O WRI Brasil, por meio dos projetos Infraestrutura Natural para Água, Pró-Restaura e Cities4Forests, vem produzindo estudos demostrando os bons resultados econômicos e de retorno de investimento da infraestrutura natural. Os sistemas de abastecimento de três grandes regiões metropolitanas já foram analisados: o sistema Cantareira, em São Paulo, a bacia do Guandu, no Rio de Janeiro, e as bacias do Jucu e Santa Maria da Vitória, no Espírito Santo. Os três casos mostram resultados animadores:
- São Paulo: O Sistema Cantareira abastece grande parte da região metropolitana e da cidade mais populosa do país. A restauração de 4 mil hectares de áreas prioritárias poderia levar a uma economia no tratamento da água de R$ 338 milhões ao longo de 30 anos.
- Rio de Janeiro: A maior estação de tratamento de água (ETA) do mundo, a ETA Guandu, controlada pela Cedae, abastece grande parte das residências cariocas. Uma redução de gastos com tratamento de água e produtos químicos é possível com a restauração de 3 mil hectares de pastagens com alto grau de erosão, resultando em uma economia de R$ 259 milhões.
- Espírito Santo: A Região Metropolitana da Grande Vitória é abastecida por três bacias hidrográficas. A restauração de 2,5 mil hectares de pastagens degradadas em duas delas – a dos rios Jucu e Santa Maria do Vitória – pode gerar uma economia de quase R$ 93 milhões nos custos de tratamento de água em 20 anos.
Novos estudos seguem sendo desenvolvidos e devem ser publicados nos próximos meses, com foco nas regiões metropolitanas de Campinas e Belo Horizonte. Assine a newsletter do WRI Brasil para ter acesso a eles assim que forem lançados.
A natureza ajudando a enfrentar crises hídricas
Em 2021, uma seca severa colocou parte do Sul e Sudeste brasileiros em alerta, com baixa produção de água para a produção de energia. Nos anos anteriores, estiagens atingiram o Espírito Santo (2015-2020), o Distrito Federal (2017-18), São Paulo, Minas Gerais e Rio de Janeiro (2014-2015), além de uma sequência de cinco anos da pior seca no Nordeste já registrada. Em outras palavras, todos os anos alguma região do país enfrenta dificuldades com a disponibilidade de água.

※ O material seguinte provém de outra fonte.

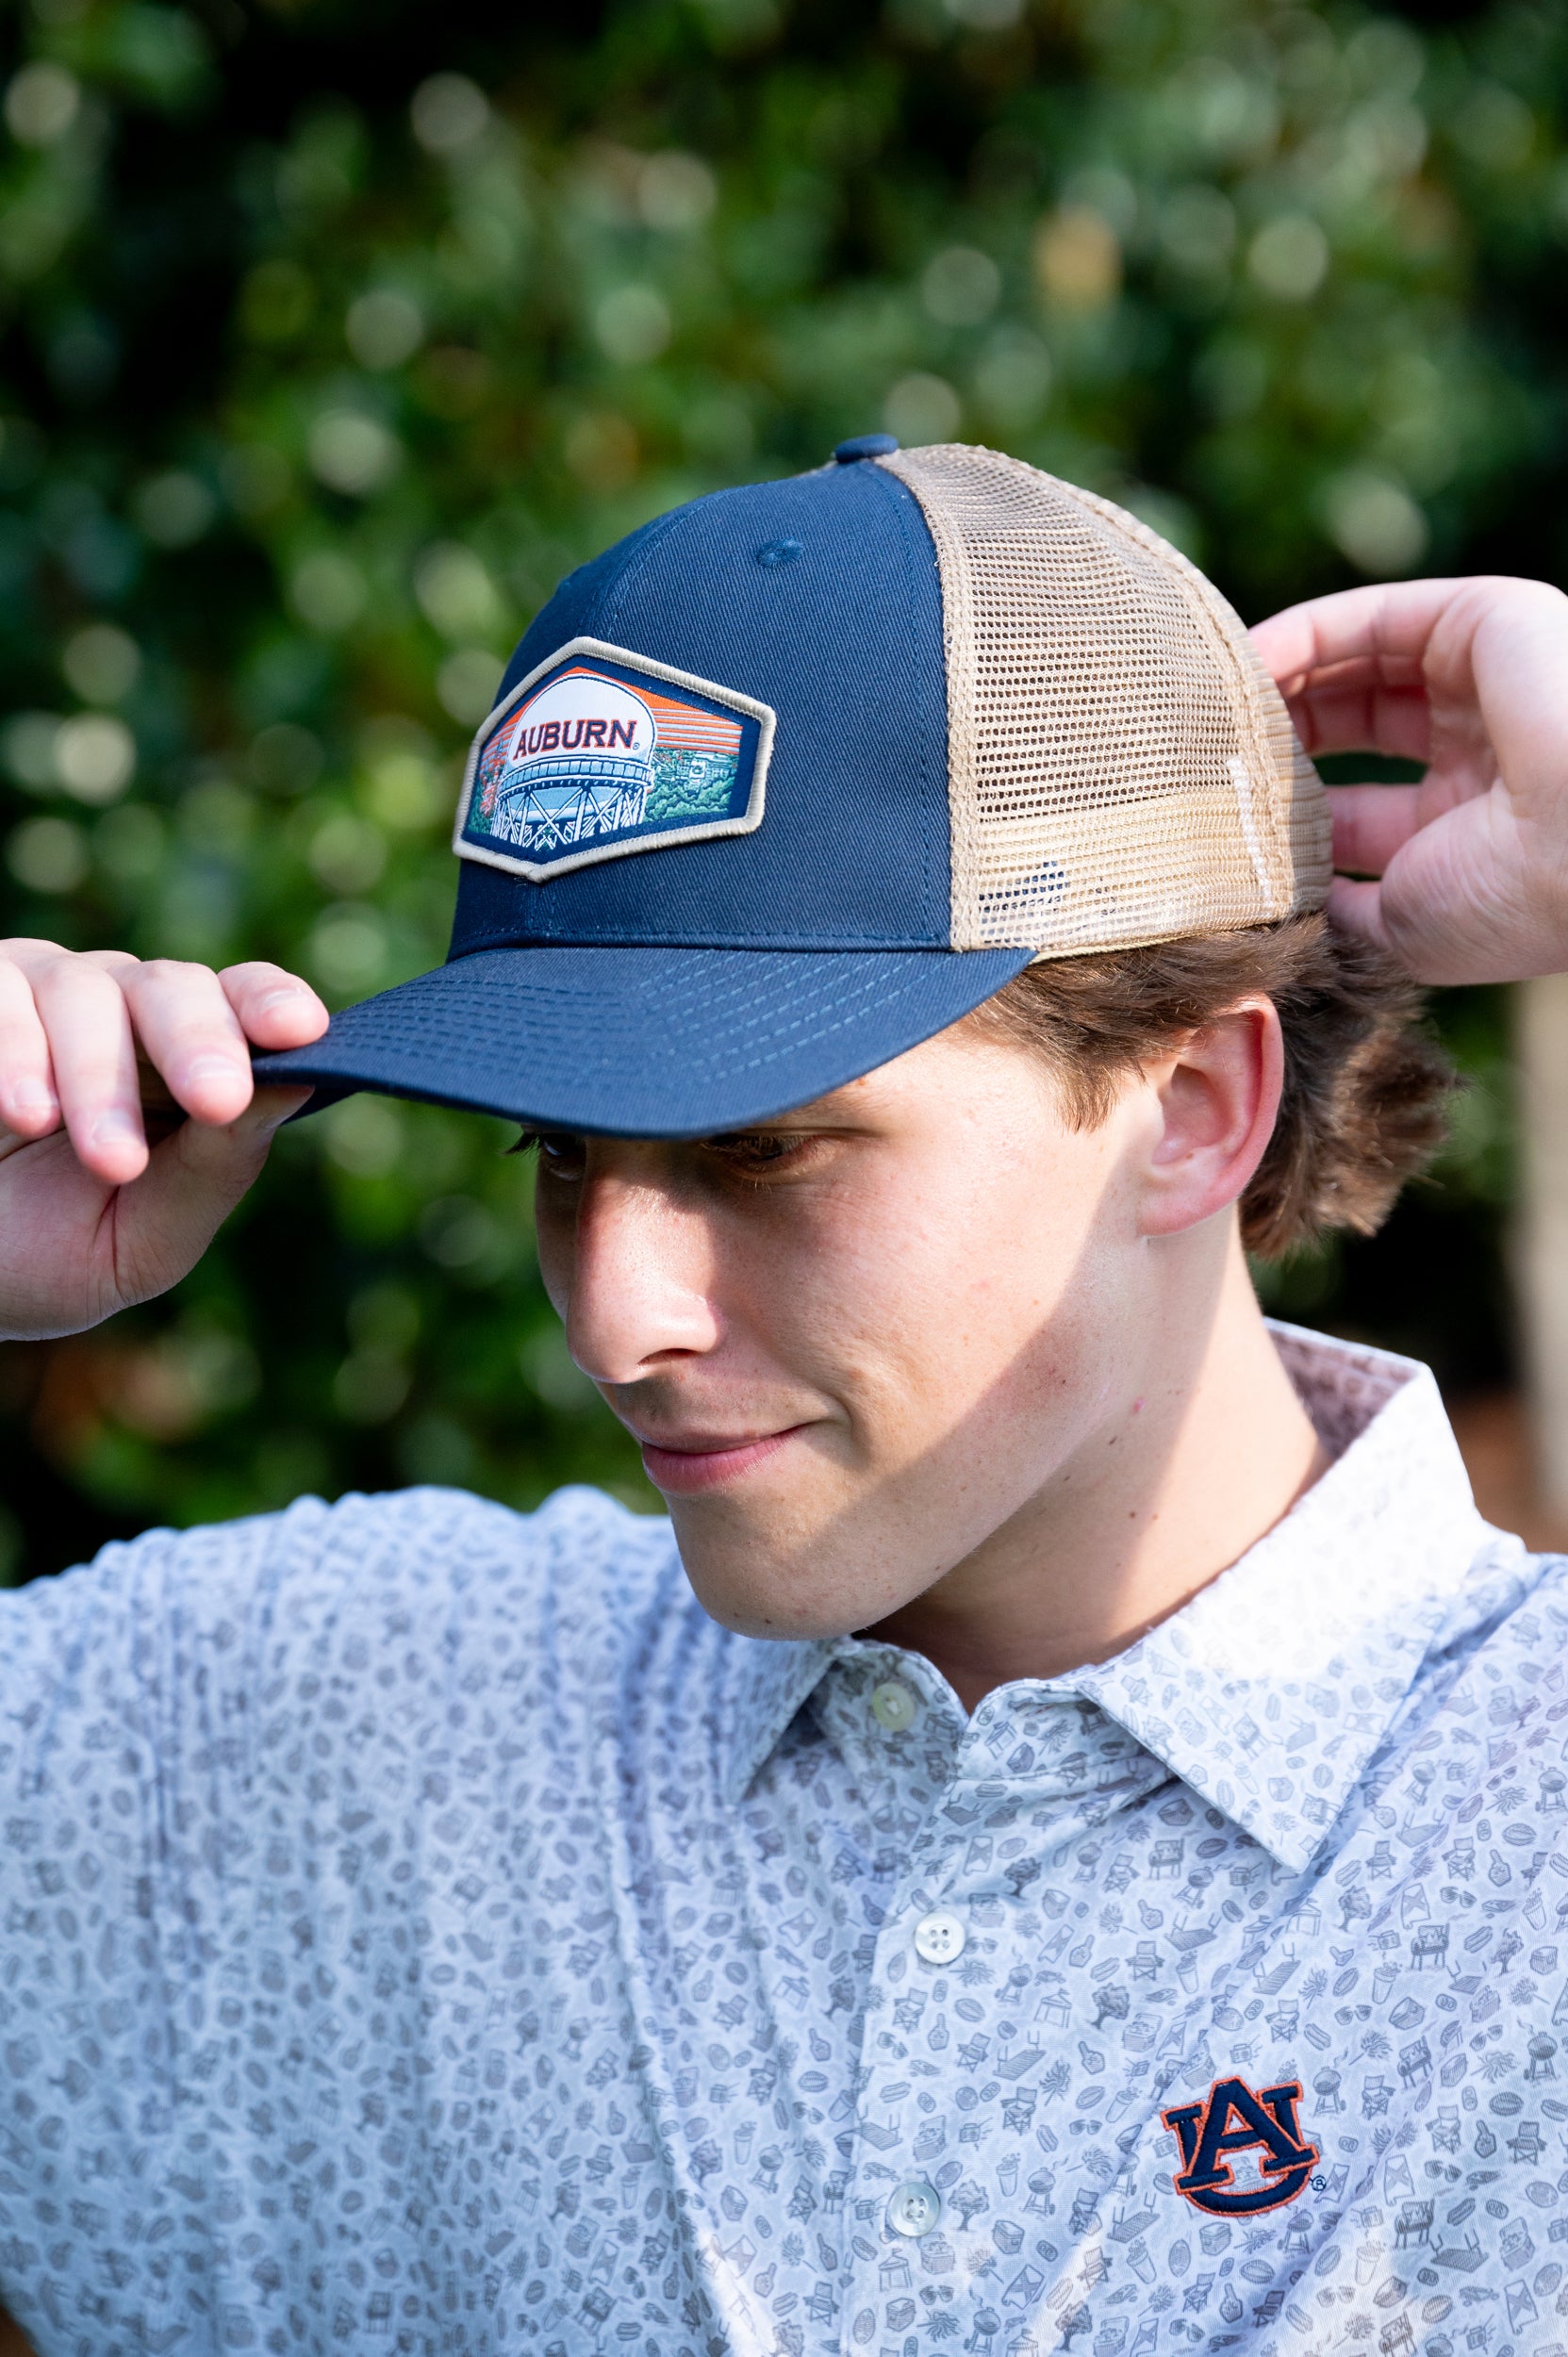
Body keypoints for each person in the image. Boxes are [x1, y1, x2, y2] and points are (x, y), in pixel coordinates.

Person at [0, 439, 1564, 2357]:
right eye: (554, 1151)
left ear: (1189, 1109)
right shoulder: (302, 1732)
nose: (611, 1313)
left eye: (764, 1149)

A alteração no padrão de chuvas provocada pelas mudanças do clima é certamente um fator a ser considerado, mas um dado importante no enfrentamento das crises de falta de água está na capacidade dos sistemas de abastecimento conseguirem suprir a demanda nas grandes regiões metropolitanas do país. Os dados da ferramenta Aqueduct, do World Resources Institute, mostram esse panorama: as regiões metropolitanas de São Paulo, Rio de Janeiro, Brasília, Campinas, Ribeirão Preto e Vitória enfrentam um risco “alto” de estresse hídrico.

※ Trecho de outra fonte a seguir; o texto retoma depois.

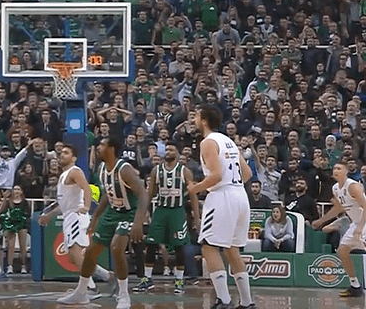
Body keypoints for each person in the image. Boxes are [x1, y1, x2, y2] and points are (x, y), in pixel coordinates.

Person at [58, 137, 148, 309]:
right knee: (91, 251)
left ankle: (124, 295)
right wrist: (96, 217)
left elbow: (143, 194)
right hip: (111, 212)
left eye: (102, 145)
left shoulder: (124, 169)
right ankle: (81, 292)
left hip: (129, 212)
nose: (98, 148)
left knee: (116, 247)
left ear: (111, 149)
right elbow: (108, 194)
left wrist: (138, 222)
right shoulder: (102, 169)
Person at [187, 105, 254, 309]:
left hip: (222, 196)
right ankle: (247, 302)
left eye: (196, 116)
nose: (193, 119)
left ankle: (223, 300)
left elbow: (216, 175)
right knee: (232, 251)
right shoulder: (228, 141)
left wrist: (195, 188)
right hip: (240, 195)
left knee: (208, 247)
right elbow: (247, 174)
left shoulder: (208, 142)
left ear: (204, 120)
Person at [38, 144, 113, 294]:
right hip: (68, 216)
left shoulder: (75, 171)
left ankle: (90, 287)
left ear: (74, 158)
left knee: (76, 253)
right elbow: (63, 203)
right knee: (72, 258)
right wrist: (49, 215)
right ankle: (108, 276)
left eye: (66, 153)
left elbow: (86, 188)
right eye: (61, 152)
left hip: (76, 216)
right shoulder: (63, 175)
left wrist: (86, 206)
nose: (62, 155)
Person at [133, 141, 200, 295]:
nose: (168, 152)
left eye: (171, 149)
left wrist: (196, 218)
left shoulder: (184, 171)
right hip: (160, 211)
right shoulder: (156, 170)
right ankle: (147, 279)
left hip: (177, 211)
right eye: (167, 150)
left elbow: (193, 196)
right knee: (151, 244)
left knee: (179, 246)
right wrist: (143, 214)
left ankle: (179, 280)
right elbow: (150, 194)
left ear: (177, 153)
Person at [312, 162, 366, 297]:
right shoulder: (335, 188)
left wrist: (360, 227)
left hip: (363, 222)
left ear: (346, 171)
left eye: (339, 168)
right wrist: (321, 221)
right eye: (334, 168)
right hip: (356, 222)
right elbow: (338, 208)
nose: (336, 170)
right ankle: (355, 286)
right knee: (342, 251)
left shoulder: (353, 186)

Investimentos inteligentes e duradouros em infraestrutura para o abastecimento são mais do que necessários. Em muitos casos, é preciso construir novos reservatórios, barragens ou melhorar o sistema de esgoto e de distribuição. O papel das florestas pode ser o de potencializar esses investimentos. Como a infraestrutura natural reduz a necessidade de obras, dragagens e produtos químicos para o tratamento da água e ainda gera retorno do investimento, apostar nas florestas é uma forma de combater as crises hídricas por meio do uso eficiente dos recursos.
A hora de investir em florestas é agora
O Brasil tem compromissos internacionais de restaurar e recuperar milhões de hectares degradados, retirando assim carbono da atmosfera e contribuindo para mitigar as mudanças climáticas. É na escala dos municípios e regiões metropolitanas, no entanto, que há a maior oportunidade de fazer com que esses planos saiam do papel. As empresas de saneamento e abastecimento podem ser grandes indutoras dessa restauração, investindo na recuperação de áreas prioritárias para mananciais, recolhendo lucros na redução de custos no tratamento de água, e expandindo os benefícios para toda a sociedade. Produtores rurais, empresas e governos podem fazer parte desse movimento, garantindo um acesso à água mais seguro e de melhor qualidade, especialmente para os grandes centros urbanos do país.